With cost-efficient, better quality collection and treatment systems and effective segmentation of end-of-life products, the leakage of materials will decrease, supporting the economics of circular design.
“For our planet, it is important that we reuse materials, especially things like rare earth metals. There is going to be a severe shortage of these materials. So, it is important that we get them back from end-of-life products,” says Huoponen.
He adds that in the future, there will be companies specialising in remanufacturing and repurposing equipment. “There are already companies specialising in recycling or extracting minerals and metals out of components. That is already happening and it is only going to improve.”
Huoponen says companies can outsource this part of the process to IBM, which is already doing it through its GARS programme. “Of course, we can’t do big ships or anything like that, but we can handle equipment of a moderate size, especially electronics.”
But this is not the only role that IBM can play in the circular economy. “Here in Europe, both in the Netherlands and Belgium, we have quite a lot of projects in the construction industry,” says Huoponen.
He adds that IBM is working with some innovative real estate development companies to help them transition to the circular economy. Basically, it has developed the underlying IT system to help these companies identify the materials that go into a building so they can be easily extracted and repurposed should the need arise.
“If there are changes to the building, say, they need to remove a wall, they will know exactly what materials are in that wall and they can use them for other purposes, either recycling them or taking the basic elements out for other purposes. You can easily redeploy electric wires or water pipelines, but concrete is more difficult. You could probable use the concrete to build new roads, but you can’t really reuse it for the same purpose,” says Huoponen.
The potential benefits are huge, but companies need to get in early and start developing their systems for things such as manufacturing or remanufacturing, materials reuse, parts harvesting and reverse logistics.
“But to be successful, you would need commitment from the top. So, the CEO has to believe in this and mandate the rest of the organisation to go for it. It cannot start with one guy with an environmental tag on his title. ”
While the concept is still fairly new in Asia, Huoponen points out that the circular economy was first mentioned in European Union policies only five to six years ago.

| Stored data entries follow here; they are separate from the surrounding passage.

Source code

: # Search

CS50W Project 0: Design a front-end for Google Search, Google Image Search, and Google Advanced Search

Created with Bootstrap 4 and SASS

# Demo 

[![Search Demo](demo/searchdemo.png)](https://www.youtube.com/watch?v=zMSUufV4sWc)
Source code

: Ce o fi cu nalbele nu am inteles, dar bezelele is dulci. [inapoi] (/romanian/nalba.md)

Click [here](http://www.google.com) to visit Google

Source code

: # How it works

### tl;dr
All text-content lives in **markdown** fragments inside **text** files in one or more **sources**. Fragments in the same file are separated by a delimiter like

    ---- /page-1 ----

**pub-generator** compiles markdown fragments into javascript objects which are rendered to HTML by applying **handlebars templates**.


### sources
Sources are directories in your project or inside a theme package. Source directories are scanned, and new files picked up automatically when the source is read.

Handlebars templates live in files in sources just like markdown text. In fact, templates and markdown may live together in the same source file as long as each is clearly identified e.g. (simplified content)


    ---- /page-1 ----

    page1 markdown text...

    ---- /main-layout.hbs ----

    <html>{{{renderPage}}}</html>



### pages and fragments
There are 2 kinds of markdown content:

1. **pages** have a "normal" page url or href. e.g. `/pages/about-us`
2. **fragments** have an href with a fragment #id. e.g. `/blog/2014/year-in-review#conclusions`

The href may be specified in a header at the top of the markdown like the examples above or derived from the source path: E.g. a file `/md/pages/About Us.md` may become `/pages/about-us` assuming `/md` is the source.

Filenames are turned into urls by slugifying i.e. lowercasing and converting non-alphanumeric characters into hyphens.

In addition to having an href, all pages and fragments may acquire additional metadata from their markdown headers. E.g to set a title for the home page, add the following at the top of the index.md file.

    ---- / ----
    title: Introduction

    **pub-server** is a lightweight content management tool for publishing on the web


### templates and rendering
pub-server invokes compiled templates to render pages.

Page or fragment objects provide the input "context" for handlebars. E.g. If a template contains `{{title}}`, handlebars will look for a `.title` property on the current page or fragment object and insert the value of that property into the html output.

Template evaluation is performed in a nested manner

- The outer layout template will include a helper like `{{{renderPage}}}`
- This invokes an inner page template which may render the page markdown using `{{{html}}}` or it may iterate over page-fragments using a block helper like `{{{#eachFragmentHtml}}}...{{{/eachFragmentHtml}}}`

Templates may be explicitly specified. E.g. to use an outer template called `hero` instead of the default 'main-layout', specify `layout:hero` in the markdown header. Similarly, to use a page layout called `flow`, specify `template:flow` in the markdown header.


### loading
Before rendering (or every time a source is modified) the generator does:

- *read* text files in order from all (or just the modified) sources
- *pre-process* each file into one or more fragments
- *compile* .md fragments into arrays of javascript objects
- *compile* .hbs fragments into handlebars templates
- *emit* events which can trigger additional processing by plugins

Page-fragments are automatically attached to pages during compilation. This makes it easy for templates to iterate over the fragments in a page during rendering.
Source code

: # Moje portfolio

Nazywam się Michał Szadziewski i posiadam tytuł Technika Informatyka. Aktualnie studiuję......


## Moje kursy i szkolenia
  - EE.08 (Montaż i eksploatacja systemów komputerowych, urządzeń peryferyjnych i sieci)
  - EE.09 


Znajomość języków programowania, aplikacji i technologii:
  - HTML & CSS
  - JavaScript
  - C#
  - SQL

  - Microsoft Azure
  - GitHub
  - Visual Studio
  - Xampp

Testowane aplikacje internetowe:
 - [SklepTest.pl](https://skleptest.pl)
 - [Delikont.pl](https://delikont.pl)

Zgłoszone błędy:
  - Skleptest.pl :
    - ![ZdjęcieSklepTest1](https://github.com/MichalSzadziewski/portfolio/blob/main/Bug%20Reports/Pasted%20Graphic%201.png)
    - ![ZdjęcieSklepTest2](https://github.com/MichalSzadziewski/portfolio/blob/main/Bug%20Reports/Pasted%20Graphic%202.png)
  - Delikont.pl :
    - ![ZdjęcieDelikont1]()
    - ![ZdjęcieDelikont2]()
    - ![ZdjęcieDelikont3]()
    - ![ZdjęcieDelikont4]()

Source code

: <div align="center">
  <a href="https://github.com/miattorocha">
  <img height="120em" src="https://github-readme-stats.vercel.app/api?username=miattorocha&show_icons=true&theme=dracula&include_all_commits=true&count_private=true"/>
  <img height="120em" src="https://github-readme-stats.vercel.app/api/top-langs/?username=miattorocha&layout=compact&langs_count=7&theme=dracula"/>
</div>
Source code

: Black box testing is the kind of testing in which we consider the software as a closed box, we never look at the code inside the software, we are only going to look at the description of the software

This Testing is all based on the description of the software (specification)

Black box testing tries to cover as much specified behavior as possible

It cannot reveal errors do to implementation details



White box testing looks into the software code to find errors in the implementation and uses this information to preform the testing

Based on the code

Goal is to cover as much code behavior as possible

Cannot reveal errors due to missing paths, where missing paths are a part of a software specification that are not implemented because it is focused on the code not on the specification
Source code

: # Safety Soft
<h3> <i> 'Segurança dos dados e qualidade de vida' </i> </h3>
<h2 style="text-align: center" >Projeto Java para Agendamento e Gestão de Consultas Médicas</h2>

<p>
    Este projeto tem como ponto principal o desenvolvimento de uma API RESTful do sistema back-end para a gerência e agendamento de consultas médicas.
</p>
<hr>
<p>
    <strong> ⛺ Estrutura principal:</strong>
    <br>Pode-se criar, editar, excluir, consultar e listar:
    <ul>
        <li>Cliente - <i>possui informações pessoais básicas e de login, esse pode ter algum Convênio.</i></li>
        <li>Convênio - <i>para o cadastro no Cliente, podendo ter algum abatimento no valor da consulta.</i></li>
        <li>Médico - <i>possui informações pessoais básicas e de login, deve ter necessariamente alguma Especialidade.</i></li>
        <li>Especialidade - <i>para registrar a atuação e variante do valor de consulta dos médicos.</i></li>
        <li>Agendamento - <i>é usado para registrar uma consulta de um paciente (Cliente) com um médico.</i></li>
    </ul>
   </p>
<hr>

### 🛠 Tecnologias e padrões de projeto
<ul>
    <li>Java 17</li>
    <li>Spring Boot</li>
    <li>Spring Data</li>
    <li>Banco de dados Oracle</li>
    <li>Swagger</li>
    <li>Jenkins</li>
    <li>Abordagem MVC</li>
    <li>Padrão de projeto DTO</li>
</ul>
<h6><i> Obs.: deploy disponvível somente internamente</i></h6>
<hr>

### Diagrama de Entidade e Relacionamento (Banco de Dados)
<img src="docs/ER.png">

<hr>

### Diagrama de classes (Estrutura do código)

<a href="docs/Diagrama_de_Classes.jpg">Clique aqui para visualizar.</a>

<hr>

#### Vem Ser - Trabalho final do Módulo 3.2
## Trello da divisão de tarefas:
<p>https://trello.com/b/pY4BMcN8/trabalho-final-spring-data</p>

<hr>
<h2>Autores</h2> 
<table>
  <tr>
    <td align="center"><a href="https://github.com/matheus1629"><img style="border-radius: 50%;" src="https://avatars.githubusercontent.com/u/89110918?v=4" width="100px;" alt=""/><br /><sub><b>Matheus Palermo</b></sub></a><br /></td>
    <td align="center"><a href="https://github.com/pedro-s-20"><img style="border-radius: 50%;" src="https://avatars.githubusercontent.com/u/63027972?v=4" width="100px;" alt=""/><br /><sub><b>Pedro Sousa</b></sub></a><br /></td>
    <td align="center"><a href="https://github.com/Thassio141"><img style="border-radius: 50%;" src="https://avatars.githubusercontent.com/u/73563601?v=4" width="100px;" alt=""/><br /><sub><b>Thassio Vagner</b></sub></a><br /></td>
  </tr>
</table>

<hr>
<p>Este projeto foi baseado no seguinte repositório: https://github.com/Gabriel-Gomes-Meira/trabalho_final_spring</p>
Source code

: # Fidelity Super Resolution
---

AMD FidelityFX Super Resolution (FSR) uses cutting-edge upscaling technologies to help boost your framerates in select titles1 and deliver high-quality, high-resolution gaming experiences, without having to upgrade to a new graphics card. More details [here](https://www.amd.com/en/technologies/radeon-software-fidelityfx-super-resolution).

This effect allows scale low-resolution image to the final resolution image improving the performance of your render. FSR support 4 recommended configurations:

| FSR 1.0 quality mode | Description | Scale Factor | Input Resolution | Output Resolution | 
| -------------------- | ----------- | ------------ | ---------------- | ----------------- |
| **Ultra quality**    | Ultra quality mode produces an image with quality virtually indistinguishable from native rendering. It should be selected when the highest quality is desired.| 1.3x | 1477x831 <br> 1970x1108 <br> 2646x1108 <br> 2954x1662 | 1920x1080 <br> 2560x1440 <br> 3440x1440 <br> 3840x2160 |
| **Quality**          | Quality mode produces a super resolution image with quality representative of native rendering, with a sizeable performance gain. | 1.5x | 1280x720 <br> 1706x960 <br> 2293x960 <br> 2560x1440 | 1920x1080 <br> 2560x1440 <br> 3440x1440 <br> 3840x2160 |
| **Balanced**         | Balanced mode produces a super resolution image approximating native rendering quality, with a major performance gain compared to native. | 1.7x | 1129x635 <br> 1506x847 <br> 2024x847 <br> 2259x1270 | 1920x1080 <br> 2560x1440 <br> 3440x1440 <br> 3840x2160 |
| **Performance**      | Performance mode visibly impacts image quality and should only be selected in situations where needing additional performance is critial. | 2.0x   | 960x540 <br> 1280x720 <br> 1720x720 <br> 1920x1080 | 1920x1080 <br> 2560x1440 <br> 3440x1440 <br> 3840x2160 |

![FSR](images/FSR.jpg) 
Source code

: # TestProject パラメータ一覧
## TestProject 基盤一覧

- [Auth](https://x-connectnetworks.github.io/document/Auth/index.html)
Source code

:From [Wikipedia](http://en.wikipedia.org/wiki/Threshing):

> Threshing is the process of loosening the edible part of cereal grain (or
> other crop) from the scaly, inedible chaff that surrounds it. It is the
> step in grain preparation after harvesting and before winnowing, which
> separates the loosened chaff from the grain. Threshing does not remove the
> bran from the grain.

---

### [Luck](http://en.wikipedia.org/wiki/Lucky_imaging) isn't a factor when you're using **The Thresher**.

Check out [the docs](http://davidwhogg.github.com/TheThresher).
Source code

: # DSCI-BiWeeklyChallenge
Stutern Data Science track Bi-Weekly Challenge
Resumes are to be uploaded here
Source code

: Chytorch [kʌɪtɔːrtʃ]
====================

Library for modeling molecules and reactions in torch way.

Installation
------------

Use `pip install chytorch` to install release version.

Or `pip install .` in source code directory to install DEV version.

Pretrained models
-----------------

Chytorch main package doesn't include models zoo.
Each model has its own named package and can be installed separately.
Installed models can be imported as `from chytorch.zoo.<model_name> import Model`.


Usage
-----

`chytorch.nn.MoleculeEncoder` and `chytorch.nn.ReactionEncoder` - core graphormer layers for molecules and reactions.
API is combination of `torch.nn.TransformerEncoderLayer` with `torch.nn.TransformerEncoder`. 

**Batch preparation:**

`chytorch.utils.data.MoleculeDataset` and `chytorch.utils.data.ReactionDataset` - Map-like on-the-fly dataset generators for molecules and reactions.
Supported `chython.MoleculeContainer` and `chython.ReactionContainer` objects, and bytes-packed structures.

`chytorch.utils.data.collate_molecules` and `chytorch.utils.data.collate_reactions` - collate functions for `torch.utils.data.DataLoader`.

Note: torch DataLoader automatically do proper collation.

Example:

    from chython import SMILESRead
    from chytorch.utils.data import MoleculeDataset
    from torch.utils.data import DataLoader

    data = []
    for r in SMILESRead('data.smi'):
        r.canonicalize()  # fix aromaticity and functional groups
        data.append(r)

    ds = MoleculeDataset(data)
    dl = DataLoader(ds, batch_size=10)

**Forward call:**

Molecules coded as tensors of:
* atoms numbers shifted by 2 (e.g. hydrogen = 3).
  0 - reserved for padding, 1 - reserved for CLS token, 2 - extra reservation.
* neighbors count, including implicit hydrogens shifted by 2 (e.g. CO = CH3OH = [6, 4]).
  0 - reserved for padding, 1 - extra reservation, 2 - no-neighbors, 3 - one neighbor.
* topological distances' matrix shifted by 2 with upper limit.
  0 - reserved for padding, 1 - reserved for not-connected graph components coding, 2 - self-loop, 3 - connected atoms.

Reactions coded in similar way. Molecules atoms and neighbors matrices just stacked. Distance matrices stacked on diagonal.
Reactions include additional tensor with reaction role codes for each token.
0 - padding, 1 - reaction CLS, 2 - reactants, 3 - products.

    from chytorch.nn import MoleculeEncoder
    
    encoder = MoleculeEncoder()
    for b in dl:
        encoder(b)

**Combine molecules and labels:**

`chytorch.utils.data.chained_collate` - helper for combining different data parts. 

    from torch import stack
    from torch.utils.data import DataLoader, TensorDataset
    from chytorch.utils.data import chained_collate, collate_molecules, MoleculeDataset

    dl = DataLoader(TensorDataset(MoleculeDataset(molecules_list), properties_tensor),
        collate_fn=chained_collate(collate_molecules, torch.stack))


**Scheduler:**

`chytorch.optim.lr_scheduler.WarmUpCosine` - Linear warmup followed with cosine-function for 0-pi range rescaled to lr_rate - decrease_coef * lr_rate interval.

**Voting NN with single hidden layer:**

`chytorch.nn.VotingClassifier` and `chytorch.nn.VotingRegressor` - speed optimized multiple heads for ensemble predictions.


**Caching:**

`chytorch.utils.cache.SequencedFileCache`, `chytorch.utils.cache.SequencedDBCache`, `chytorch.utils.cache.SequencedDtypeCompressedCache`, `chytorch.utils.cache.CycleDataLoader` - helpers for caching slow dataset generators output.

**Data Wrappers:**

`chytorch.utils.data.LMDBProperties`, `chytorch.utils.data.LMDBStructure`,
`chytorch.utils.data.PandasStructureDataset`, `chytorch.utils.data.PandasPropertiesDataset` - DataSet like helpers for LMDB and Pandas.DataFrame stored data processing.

So, companies that are eager to participate in what is certain to become one of the most lucrative industries in the world already have access to resources that were developed in these countries.
For instance, there are free resources on the Ellen Macarthur Foundation website as well as various groups abroad, such as the Climate Leadership Coalition — an international policy institute, founded in collaboration with the who’s who of business, opinion and environmental leaders, to promote a carbon dividends framework as the most cost-effective, equitable and politically viable climate solution.
As Malaysia is a greenfield when it comes to the circular economy, there are plenty of opportunities available. “This is becoming big business. So, if you are in there early and you develop your systems, you can really grow and make a profit,” says Huoponen.